__What the task asks__. Arrange every line of the listing below as a numbered list, skipping blank lines and leaving out the pictures.

[Stored dataset items]
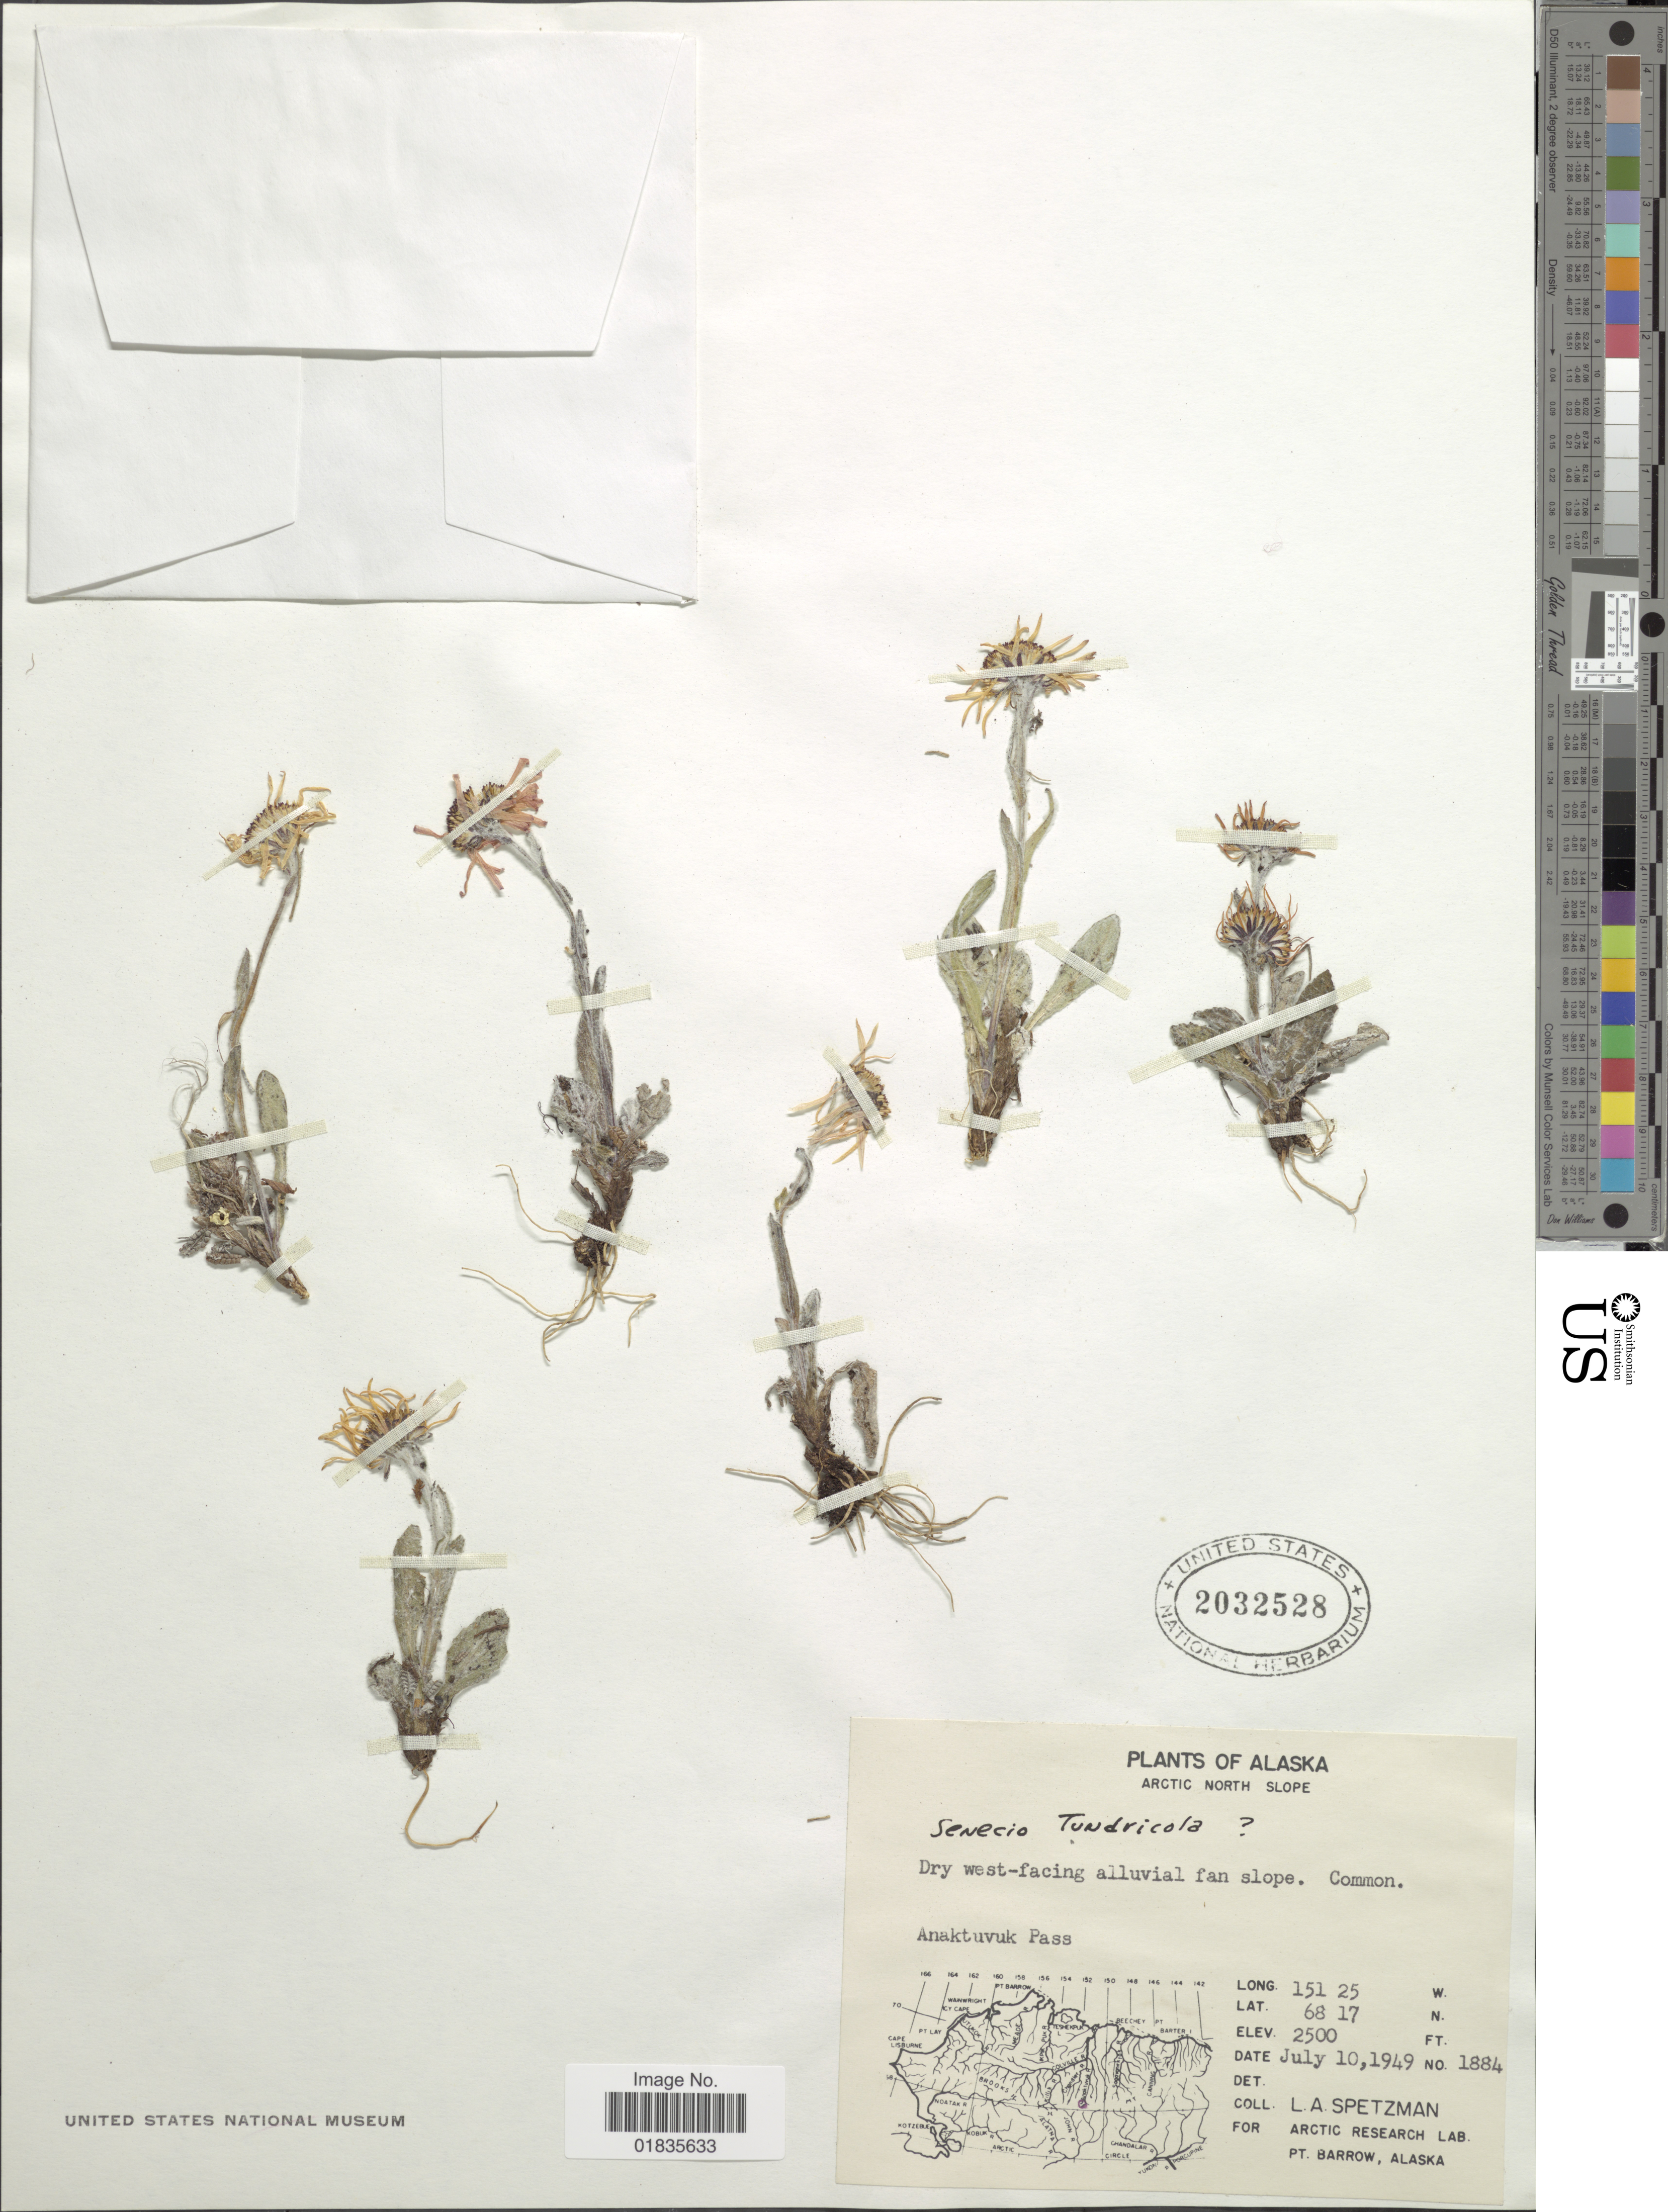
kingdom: Plantae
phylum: Tracheophyta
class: Magnoliopsida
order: Asterales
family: Asteraceae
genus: Tephroseris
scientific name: Tephroseris integrifolia subsp. tundricola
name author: (Tolm.) B. Nord.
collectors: L. Spetzman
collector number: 1884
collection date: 1949-07-10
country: United States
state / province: Alaska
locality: Arctic North slope, dry west-facing alluvial fan slope, Anaktuvuk Pass.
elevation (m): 762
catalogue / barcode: US 2032528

__Task output__.
1. kingdom: Plantae
2. phylum: Tracheophyta
3. class: Magnoliopsida
4. order: Asterales
5. family: Asteraceae
6. genus: Tephroseris
7. scientific name: Tephroseris integrifolia subsp. tundricola
8. name author: (Tolm.) B. Nord.
9. collectors: L. Spetzman
10. collector number: 1884
11. collection date: 1949-07-10
12. country: United States
13. state / province: Alaska
14. locality: Arctic North slope, dry west-facing alluvial fan slope, Anaktuvuk Pass.
15. elevation (m): 762
16. catalogue / barcode: US 2032528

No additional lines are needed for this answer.